Scene at the border between Haiti and the Dominican Republic near Malpasse, Haiti. (GSR photo/Chris Herlinger)
During Sr. Bernadette D'Souza's first visit to the Haitian-Dominican border, she cried.
She was surrounded by more than a dozen young men who were either Haitian or Dominicans of Haitian descent. They had just been deported from the neighboring Dominican Republic, a Spanish-speaking country with a long and uneasy relationship with Creole-speaking Haiti, which is now, because of what critics call racism against Haitians and the vicissitudes of internal Dominican politics, deporting hundreds each day.

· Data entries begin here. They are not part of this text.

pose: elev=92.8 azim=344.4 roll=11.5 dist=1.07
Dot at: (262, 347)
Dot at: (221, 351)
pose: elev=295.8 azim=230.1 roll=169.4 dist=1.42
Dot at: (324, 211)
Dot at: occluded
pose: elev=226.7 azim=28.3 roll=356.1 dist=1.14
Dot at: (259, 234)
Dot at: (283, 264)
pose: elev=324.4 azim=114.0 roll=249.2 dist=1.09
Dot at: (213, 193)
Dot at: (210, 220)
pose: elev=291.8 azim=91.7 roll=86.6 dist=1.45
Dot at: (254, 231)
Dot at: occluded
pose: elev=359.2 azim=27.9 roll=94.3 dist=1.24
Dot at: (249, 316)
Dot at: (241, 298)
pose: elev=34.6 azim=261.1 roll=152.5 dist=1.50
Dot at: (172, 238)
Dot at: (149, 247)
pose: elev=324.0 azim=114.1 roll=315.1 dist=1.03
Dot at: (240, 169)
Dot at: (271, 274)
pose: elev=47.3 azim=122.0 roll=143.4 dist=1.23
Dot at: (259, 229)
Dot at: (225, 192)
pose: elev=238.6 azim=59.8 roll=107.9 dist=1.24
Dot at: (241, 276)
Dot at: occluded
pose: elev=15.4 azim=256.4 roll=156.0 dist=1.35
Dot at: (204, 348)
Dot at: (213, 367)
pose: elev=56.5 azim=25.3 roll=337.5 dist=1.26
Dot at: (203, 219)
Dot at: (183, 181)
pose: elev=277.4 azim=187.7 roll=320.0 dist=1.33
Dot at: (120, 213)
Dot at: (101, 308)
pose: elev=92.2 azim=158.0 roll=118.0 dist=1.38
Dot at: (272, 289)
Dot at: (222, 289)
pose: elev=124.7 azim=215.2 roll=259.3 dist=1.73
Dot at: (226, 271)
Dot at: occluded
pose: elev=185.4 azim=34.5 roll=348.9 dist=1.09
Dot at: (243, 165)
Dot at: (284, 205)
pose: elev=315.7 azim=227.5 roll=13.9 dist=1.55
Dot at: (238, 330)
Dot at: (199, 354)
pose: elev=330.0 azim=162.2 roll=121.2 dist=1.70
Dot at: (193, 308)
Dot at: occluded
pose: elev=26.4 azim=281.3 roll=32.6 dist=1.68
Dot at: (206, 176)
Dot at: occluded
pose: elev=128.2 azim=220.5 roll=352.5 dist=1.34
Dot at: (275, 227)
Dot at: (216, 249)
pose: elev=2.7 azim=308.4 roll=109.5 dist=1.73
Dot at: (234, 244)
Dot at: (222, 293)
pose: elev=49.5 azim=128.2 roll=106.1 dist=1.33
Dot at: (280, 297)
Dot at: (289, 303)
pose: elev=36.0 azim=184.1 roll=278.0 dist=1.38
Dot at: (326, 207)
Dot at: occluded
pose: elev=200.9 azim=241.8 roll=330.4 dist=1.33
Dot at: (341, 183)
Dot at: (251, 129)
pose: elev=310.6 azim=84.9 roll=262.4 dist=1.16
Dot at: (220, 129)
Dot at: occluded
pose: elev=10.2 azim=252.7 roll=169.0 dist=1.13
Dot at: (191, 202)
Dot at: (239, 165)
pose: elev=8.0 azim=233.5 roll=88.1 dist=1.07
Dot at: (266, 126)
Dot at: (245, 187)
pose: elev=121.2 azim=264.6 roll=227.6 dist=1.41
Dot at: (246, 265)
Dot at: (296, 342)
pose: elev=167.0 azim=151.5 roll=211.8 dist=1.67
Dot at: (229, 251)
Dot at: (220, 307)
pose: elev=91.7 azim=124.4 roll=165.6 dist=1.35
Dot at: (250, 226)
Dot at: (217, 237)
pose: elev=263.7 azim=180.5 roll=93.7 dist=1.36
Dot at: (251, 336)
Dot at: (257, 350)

The men were stuck at the border because they did not have the money to take a bus to rejoin their families in Haiti, many of whom live in the capital of Port-au-Prince, about 40 miles from Malpasse. Jesuit Refugee Service (JRS) welcomes the men and tries to help them locate families in Haiti. The organization's mission is to help those who have no other means to leave the border area.
D'Souza, who is from India, joined JRS on a recent Thursday, as did her fellow sister from the Society of the Daughters of the Heart of Mary, Sr. Maria Maglene Pinto of Brazil. Pinto had been to the border before and knew its disorder, uncertainty and dread.
But D'Souza was startled, amazed and not a little incredulous that she and others working with a team from JRS were the only ones offering any kind of support to the young men.